* **Excerpt**:
**********
Re: BUG #15449: file_fdw using program cause exit code error when using LIMIT

From: Etsuro Fujita <fujita(dot)etsuro(at)lab(dot)ntt(dot)co(dot)jp>
To: Thomas Munro <thomas(dot)munro(at)enterprisedb(dot)com>
Cc: Kyotaro HORIGUCHI <horiguchi(dot)kyotaro(at)lab(dot)ntt(dot)co(dot)jp>, Tom Lane <tgl(at)sss(dot)pgh(dot)pa(dot)us>, Eric Cyr <eric(dot)cyr(at)gmail(dot)com>, PostgreSQL mailing lists <pgsql-bugs(at)lists(dot)postgresql(dot)org>, PostgreSQL Hackers <pgsql-hackers(at)lists(dot)postgresql(dot)org>
Subject: Re: BUG #15449: file_fdw using program cause exit code error when using LIMIT
Date: 2018-11-08 12:52:31
Message-ID: 5BE4318F.4040002@lab.ntt.co.jp
Views: Raw Message | Whole Thread | Download mbox | Resend email
Thread:
Lists: pgsql-bugs pgsql-hackers

(2018/11/08 10:50), Thomas Munro wrote:
> On Wed, Nov 7, 2018 at 11:03 PM Etsuro Fujita
> <fujita(dot)etsuro(at)lab(dot)ntt(dot)co(dot)jp> wrote:
>> (2018/11/07 9:22), Kyotaro HORIGUCHI wrote:
>>> At Tue, 06 Nov 2018 21:07:37 +0900, Etsuro Fujita<fujita(dot)etsuro(at)lab(dot)ntt(dot)co(dot)jp> wrote in<5BE18409(dot)2070004(at)lab(dot)ntt(dot)co(dot)jp>
>>>> (2018/11/06 12:53), Kyotaro HORIGUCHI wrote:
>>>>> even if it comes from another pipe, we can assume that the
>>>>> SIGPIPE immediately stopped the program before returning any
>>>>> garbage to us.
>>>>
>>>> Sorry, I don't understand this.
>>>
>>> Mmm. It looks confusing, sorry. In other words:
>>>
>>> We don't care the reason for program's ending if we received
>>> enough data from the program and we actively (= before receiving
>>> EOF) stop reading. On the other hand if SIGPIPE (on another pipe)
>>> or something fatal happened on the program before we end reading,
>>> we receive EOF just after that and we are interested in the cause
>>> of the program's death.
>>>
>>> # Does the above make sense?
>>
>> Yeah, thanks for the explanation!
>
> +1
>
> I take back what I said earlier about false positives from other
> pipes. I think it's only traditional Unix programs designed for use
> in pipelines and naive programs that let SIGPIPE terminate the
> process. The accepted answer here gives a good way to think about
> it:
>
> https://stackoverflow.com/questions/8369506/why-does-sigpipe-exist

Thanks for the information!
**********
* **Material supplied**:

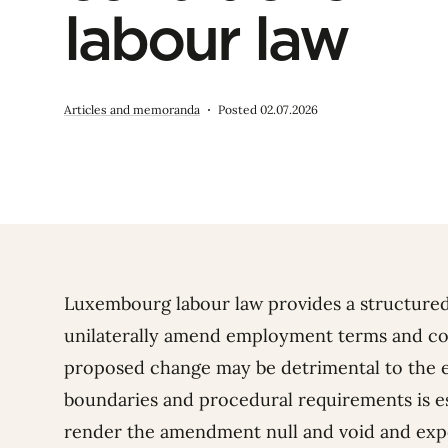
labour law
Articles and memoranda
Posted 02.07.2026
Luxembourg labour law provides a structure
unilaterally amend employment terms and con
proposed change may be detrimental to the 
boundaries and procedural requirements is es
render the amendment null and void and exp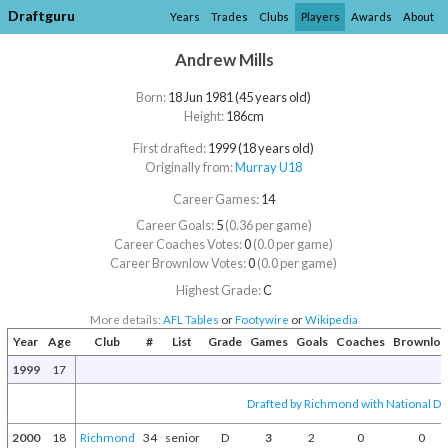
Draftguru
Years
Trades
Clubs
Players
Awards
About
Andrew Mills
Born:
18 Jun 1981 (45 years old)
Height:
186cm
First drafted:
1999 (18 years old)
Originally from:
Murray U18
Career Games:
14
Career Goals:
5
(0.36 per game)
Career Coaches Votes:
0
(0.0 per game)
Career Brownlow Votes:
0
(0.0 per game)
Highest Grade:
C
More details:
AFL Tables
or
Footywire
or
Wikipedia
Year
Age
Club
#
List
Grade
Games
Goals
Coaches
Brownlo
1999
17
Drafted by Richmond with National Dra
2000
18
Richmond
34
senior
D
3
2
0
0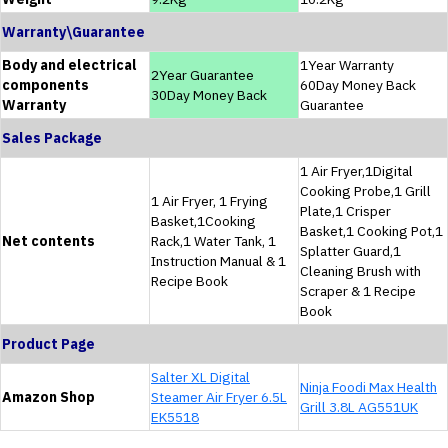
Warranty\Guarantee
Body and electrical
1Year Warranty
2Year Guarantee
components
60Day Money Back
30Day Money Back
Warranty
Guarantee
Sales Package
1 Air Fryer,1Digital
Cooking Probe,1 Grill
1 Air Fryer, 1 Frying
Plate,1 Crisper
Basket,1Cooking
Basket,1 Cooking Pot,1
Net contents
Rack,1 Water Tank, 1
Splatter Guard,1
Instruction Manual & 1
Cleaning Brush with
Recipe Book
Scraper & 1 Recipe
Book
Product Page
Salter XL Digital
Ninja Foodi Max Health
Amazon Shop
Steamer Air Fryer 6.5L
Grill 3.8L AG551UK
EK5518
**********
* **Your tasks**:
1. In the mailing list message, which kinds of programs does Thomas Munro say let SIGPIPE terminate the process?
2. Quote the mailing list message word for word, starting with "(2018/11/08 10:50), Thomas" and going on through "garbage to us.".

* **Expected outputs**:
1. Traditional Unix programs designed for use in pipelines, and naive programs.

2.
(2018/11/08 10:50), Thomas Munro wrote:
> On Wed, Nov 7, 2018 at 11:03 PM Etsuro Fujita
> <fujita(dot)etsuro(at)lab(dot)ntt(dot)co(dot)jp> wrote:
>> (2018/11/07 9:22), Kyotaro HORIGUCHI wrote:
>>> At Tue, 06 Nov 2018 21:07:37 +0900, Etsuro Fujita<fujita(dot)etsuro(at)lab(dot)ntt(dot)co(dot)jp> wrote in<5BE18409(dot)2070004(at)lab(dot)ntt(dot)co(dot)jp>
>>>> (2018/11/06 12:53), Kyotaro HORIGUCHI wrote:
>>>>> even if it comes from another pipe, we can assume that the
>>>>> SIGPIPE immediately stopped the program before returning any
>>>>> garbage to us.